▶ _Aufgabe_: Gib aus dem Interview über Union und Schalke das Stück von "Schulte: Auch das" bis "Union – oder 0:0." noch einmal wieder und benenne dabei "Dortmund" in "Freiburg" um.

Schulte: Damit das passiert, müsste Union schon viele Fehler machen. Schalke hingegen müsste fast alles richtig machen, um aus der aktuellen und wirtschaftlichen Lage raus zu kommen. Das ist in einem Traditionsverein, wo es nun mal viele Störfaktoren gibt, extrem schwierig.
Kann Schalke in der laufenden Saison in der Liga bleiben?
Schulte: Möglich ist das, klar. Aber die Wahrscheinlichkeit liegt realistisch betrachtet bei etwa 20 Prozent.
Kann Union Meister werden?
Schulte: Auch das ist möglich und etwa genauso wahrscheinlich wie Schalkes Klassenerhalt. Die Bayern, aber auch Dortmund und Leipzig sind besser besetzt. Zudem wird Union irgendwann beginnen, über das Thema Titel nachzudenken. Das macht einen nervös.
Wie endet die Partie Union gegen Schalke am Sonntag?
Schulte: Ich glaube an das Gesetz der Serie. Union hat zuletzt dreimal in Folge 2:1 gewonnen, Schalke hat dreimal 0:0 gespielt. Deshalb tippe ich 2:1 für Union – oder 0:0.
Für wen schlägt Ihr Herz?
Schulte: Das lass ich mal außen vor. Ich bin Angestellter des VfB Stuttgart, die Tabelle lässt erahnen, welches Resultat für den VfB am besten wäre.

Keypoint-Daten zur menschlichen Körperhaltung

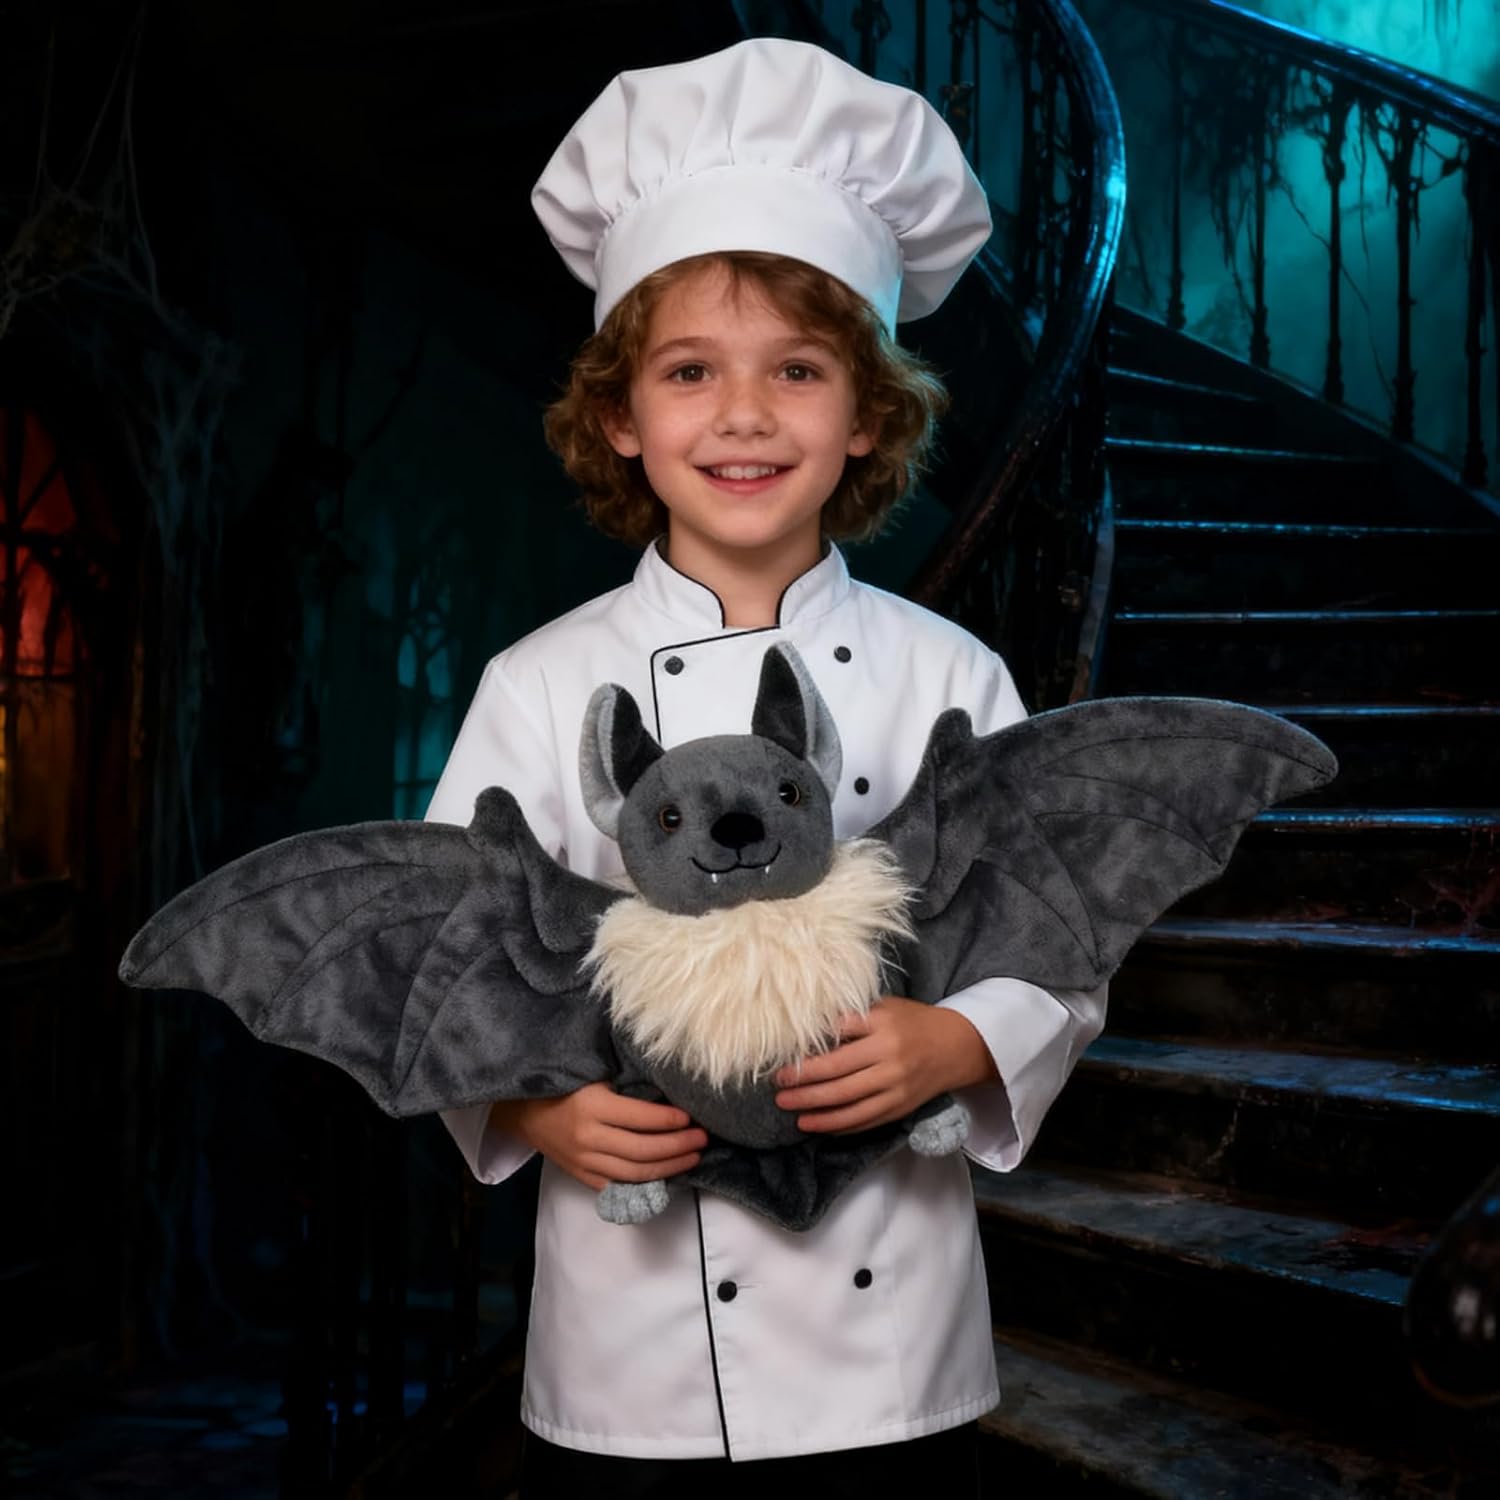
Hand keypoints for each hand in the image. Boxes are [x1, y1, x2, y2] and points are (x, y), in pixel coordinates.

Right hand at [490, 1084, 706, 1191]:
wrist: (525, 1111)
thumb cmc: (565, 1084)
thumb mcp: (594, 1076)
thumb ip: (627, 1087)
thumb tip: (669, 1093)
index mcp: (592, 1107)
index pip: (640, 1118)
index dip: (670, 1120)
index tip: (691, 1117)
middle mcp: (588, 1138)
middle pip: (643, 1151)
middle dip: (678, 1146)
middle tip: (703, 1139)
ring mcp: (584, 1162)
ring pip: (635, 1173)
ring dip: (669, 1167)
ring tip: (693, 1158)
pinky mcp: (582, 1176)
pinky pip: (618, 1186)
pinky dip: (644, 1184)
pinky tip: (666, 1175)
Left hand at [772, 996, 998, 1134]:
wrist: (956, 1047)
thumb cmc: (911, 1021)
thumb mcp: (883, 1008)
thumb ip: (851, 1020)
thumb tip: (809, 1035)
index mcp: (882, 1027)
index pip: (837, 1041)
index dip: (808, 1054)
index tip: (783, 1060)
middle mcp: (889, 1059)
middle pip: (838, 1077)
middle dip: (804, 1087)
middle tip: (778, 1089)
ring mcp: (896, 1087)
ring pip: (849, 1105)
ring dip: (816, 1111)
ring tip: (791, 1111)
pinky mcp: (900, 1108)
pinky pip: (865, 1121)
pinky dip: (840, 1126)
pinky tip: (818, 1125)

▶ _Lösung_:
Schulte: Auch das ist möglich und etwa genauso wahrscheinlich wie Schalkes Klassenerhalt. Die Bayern, aber auch Freiburg und Leipzig sind besser besetzt. Zudem wird Union irgendwann beginnen, über das Thema Titel nachzudenken. Das macht einen nervös.
Wie endet die Partie Union gegen Schalke am Sonntag?
Schulte: Ich glaube an das Gesetz der Serie. Union hat zuletzt dreimal in Folge 2:1 gewonnen, Schalke hat dreimal 0:0 gespielt. Deshalb tippe ich 2:1 für Union – oder 0:0.